Guanxi as a Specifically Chinese Institution
The main reason for guanxi is social uncertainty, particularly when other security structures such as the clan or the village community are no longer able to provide social protection. Those affected try to obtain personal protection through guanxi, particularly when in positions of political and legal uncertainty. In addition, studies have shown that the Chinese (because of their political and social experiences) are a lot more suspicious of other people and of their environment than, for example, Americans are. The conclusion from this is that suspicion and uncertainty make people seek security and trust not in the political sphere but in the private sphere and in guanxi relationships—an important factor in the creation of factions and “old boy networks.”
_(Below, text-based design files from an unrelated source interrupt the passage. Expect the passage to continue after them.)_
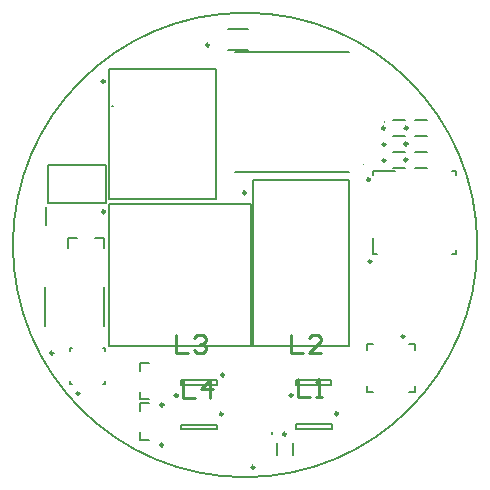
<source format=gto>
G04*
G04 #@! TF.GenerationSoftware,Altium Limited,Altium Designer,22.6.1 (34)*
G04*
G04 Layer_Color=65535*
%FSLAX44Y44*%
%MOMM*%
G71*
G04*
G04 #@! TF.SameCoordinates,74DF644D-C5CC-47E8-8FD8-F3D1935BC2B4*
G04*
G04*
G04 #@! TF.FilePolarity,Positive*
G04*
G01*
G75*
%ADD10C,0.2500*%
%ADD11C,0.1000*%
%ADD12C,0.2000*%
%ADD13C,0.2540*%
D10*
X676540Y730072D02*
G03*
X676540Y730072I-1250J0D01*
G01*
X813792Y546926D02*
G03*
X813792Y546926I-1250J0D01*
G01*
X812652Y616264D02*
G03*
X812652Y616264I-1250J0D01*
G01*
X785552Y417908D02*
G03*
X785552Y417908I-1250J0D01*
G01*
X747044Y433500D02*
G03*
X747044Y433500I-1250J0D01*
G01*
X688016Y417654D02*
G03*
X688016Y417654I-1250J0D01*
G01*
X650016Y433422D02*
G03*
X650016Y433422I-1250J0D01*
G01*
X714766Y372588D02*
G03*
X714766Y372588I-1250J0D01*
G01*
X689284Y450744D02*
G03*
X689284Y450744I-1250J0D01*
G01*
X741660Y400608D02*
G03*
X741660Y400608I-1250J0D01*
G01*
X707588Y604934D02*
G03*
X707588Y604934I-1250J0D01*
G01*
X637852Y425516D02*
G03*
X637852Y425516I-1250J0D01*
G01*
X637598Y391480D02*
G03*
X637598Y391480I-1250J0D01*
G01*
X844178Y633004D02*
G03*
X844178Y633004I-1250J0D01*
G01*
X825660Y632496D02*
G03*
X825660Y632496I-1250J0D01*
G01*
Y645958D02*
G03*
X825660Y645958I-1250J0D01*
G01*
X844504Y659928D02*
G03*
X844504Y659928I-1250J0D01*
G01*
X825478Y659674D02*
G03*
X825478Y659674I-1250J0D01*
G01*
X844432Y646466D02*
G03*
X844432Y646466I-1250J0D01*
G01*
X544520Y469298D02*
G03*
X544520Y469298I-1250J0D01*
G01*
X841794Y483289D02*
G03*
X841794Y483289I-1250J0D01*
G01*
X566746Y435002D02*
G03*
X566746Y435002I-1250J0D01*
G01*
X588288Y589024D02*
G03*
X588288Y589024I-1250J0D01*
G01*
X588094Y699372D02*
G03*
X588094Y699372I-1250J0D01*
G01*
D11*
X806506Y629354D02*
G03*
X807506Y629354I500J0D01*
G01*
D02*
G03*
X806506Y629354I-500J0D01*
G01*
D12*
X594036Y678060D02*
G03*
X595036Y678060I500J0D01*
G01*
D02*
G03*
X594036Y678060I-500J0D01*
G01*
D02*
G03*
X595036Y678060I500J0D01*
G01*
X825142Y664745D02*
G03*
X825142Y664745I-560J0D01*
G01*
X729630Y400842D02*
G03*
X729630Y401842I0J500D01*
G01*
D02*
G03*
X729630Y400842I0J-500D01*
G01*
X692790Y743822D02*
X709290D01*
X692790Y725822D02*
X709290D01*
X698506Y622854D02*
X794506D01*
X698506Y723854D02*
X794506D01*
X815392Y620094D02*
Y623264D01*
X815392Y623264D02*
X833562D01*
X885392Y620094D02*
Y623264D01*
X882222Y623264D02*
X885392D01*
X815392Y553264D02*
X818562D01*
X815392Y553264D02*
Y566434D01*
X882222Y553264D02*
X885392D01*
X885392Y553264D02*
Y556434D01*
X750302Y408908D02*
X780302D01*
X750302Y404908D02*
X780302D01*
X750302D02*
Y408908D01*
X780302Y404908D02*
Y408908D01*
X749794Y442500D02*
X779794D01*
X749794Y446500D02*
X779794D01*
Y442500D02*
Y446500D01*
X749794Y442500D02*
Y446500D01*
X652766Y408654D02*
X682766D01*
X652766Y404654D02*
X682766D01*
X652766D02*
Y408654D01*
X682766Y404654D02*
Y408654D01*
X652766Y442422D02*
X682766D01*
X652766Y446422D02*
X682766D01*
Y442422D02*
Y446422D01*
X652766Y442422D02*
Y446422D01*
X729630Y400842D02*
Y401842D01*
X733660Y382608D02*
Y393108D01*
X747160Y382608D02*
Y393108D01*
X713588Y474934D02*
Y615934D01*
Y474934D02*
X794588D01*
Y615934D01*
X713588D02*
X794588D01*
X618102Y430016D02*
X625732D01*
X618102D02*
Y436516D01*
Y461016D02*
X625732D01*
X618102Y454516D02*
Y461016D01*
X617848Y395980D02*
X625848D01*
X617848D02*
Y402480D01*
Y426980D02*
X625848D01*
X617848Y420480D02*
Y426980D01*
X850428Y639754D02*
X860928D01*
X850428Y626254D02*
X860928D01*
X831910Y639246D02*
X842410D01*
X831910Y625746D02*
X842410D01*
X831910Y652708D02*
X842410D01*
X831910Y639208D02*
X842410D01*
X539888Y596394D02*
Y628394D01*
X588888D01*
Y596394D02*
Y628394D01*
X539888Y596394D02*
X588888D01*
X538588Y577644D02*
Y592894D01*
X557262Y558226D02*
Y566976D01*
X580012D02*
X587262D01*
X557262D02*
X564512D01*
X587262Y558226D02*
Y566976D01*
X850754Y666678D02*
X861254D01*
X850754Y653178D02*
X861254D01*
X831728Y666424D02*
X842228D01*
X831728Y652924D02*
X842228D01*
X850682Y653216D02*
X861182D01*
X850682Y639716D02*
X861182D01*
X537320Y492548D02*
Y525048D01*
X587320Y492548D02*
Y525048D01*
X810544Y436728D02*
Y441728D01*
Y436728D02*
X815544D01*
X850544D02*
Y441728D01*
X845544Y436728D02*
X850544D01*
X810544Y471728D02*
Y476728D01*
X815544D01*
X850544Y471728D02*
Y476728D01*
X845544D02*
X850544D01*
X558496Y443252D02*
Y445252D01*
Y471252D02*
Y473252D01*
X560496D01*
X586496D02*
X588496D01*
Y471252D02*
Y473252D01*
Y443252D02*
Y445252D01*
X586496Y443252D02*
X588496D01*
X558496D02*
X560496D01*
X591538Y595274D02*
X711538D01*
Y475274D02*
Y595274D01*
X591538Y475274D02*
X711538D01*
X591538D02*
Y595274D01*
X592094Y709872D02*
X682094D01*
Y599872D02*
Y709872D01*
X592094Y599872D02*
X682094D01*
X592094D02*
Y709872D01*
X903478Y560832D02*
G03*
X903478Y560832I-196596J0D01*
G01*
D13*
X654050Y446781D02*
Y431546D01*
X664207D01*
X676903D02*
Y446781D01*
X669285Y439164D01*
X679442D01*
X648716Y484627D02*
Y469392D01*
X658873D01*
X663951Y482088D02*
X666490Y484627D01*
X671569D01*
X674108Y482088D01*
Y479549D01*
X671569Y477010D01*
X669029D01*
X671569D01*
X674108Y474470D01*
Y471931D01*
X671569Y469392D01*
X666490D01*
X663951Y471931D01*
X745744Y484627D02*
Y469392D01*
X755901D01*
X771136D02*
X760979D01*
X771136Y479549D01*
Y482088D01*
X768597Y484627D01*
X763518D01*
X760979Y482088D01*
X751586Y447035D02*
Y431800D01*
X761743D01*
X766821D02*
X771899D01*
X769360D01*
Y447035D01*
X766821Y444496D01*
M02*

</source>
Guanxi is an important instrument for contact and communication between social groups and communities (villages, clubs, associations, professional groups) and also between individuals and the state or party, particularly since it eases reciprocal bargaining processes and can lead to decisions that otherwise would not be taken or would be only partially reached. Where there are no formal avenues for participation and the mechanisms for institutional pressure are weak, guanxi becomes a means to influence politics and political decisions and serves to link the state (party) with society. However, because individuals and groups use guanxi to seek influence, power, or advantages and in doing so disregard state, ethical, moral, social, or political standards, actively breaking with norms when it is advantageous to those involved, this behavior encourages and occasionally overlaps with corruption.
Guanxi is neither a “typically Confucian” nor a “typically socialist” concept. It should instead be interpreted as a principle on which society is organized that is explicable in both cultural and political terms and that functions in the People’s Republic of China as well as in Taiwan and among Chinese living abroad.
Further Reading
Gold, T., Guthrie, D., & Wank, D. (Eds.). (2002). Social connections in China. Institutions, culture, and the changing nature of Guanxi. Cambridge, U.K.: Cambridge University Press.
Kipnis, A. B. (1997). Producing Guanxi: Sentiment, self, and subculture in a north China village. Durham, NC: Duke University Press.
Luo Yadong. (2000). Guanxi and business. Singapore: World Scientific.
Yan Yunxiang. (1996). The flow of gifts: Reciprocity and social networks in a Chinese village. Stanford, CA: Stanford University Press.
Yang Mayfair Mei-hui. (1994). Gifts, banquets, and the art of social relationships in China. Ithaca, NY: Cornell University Press.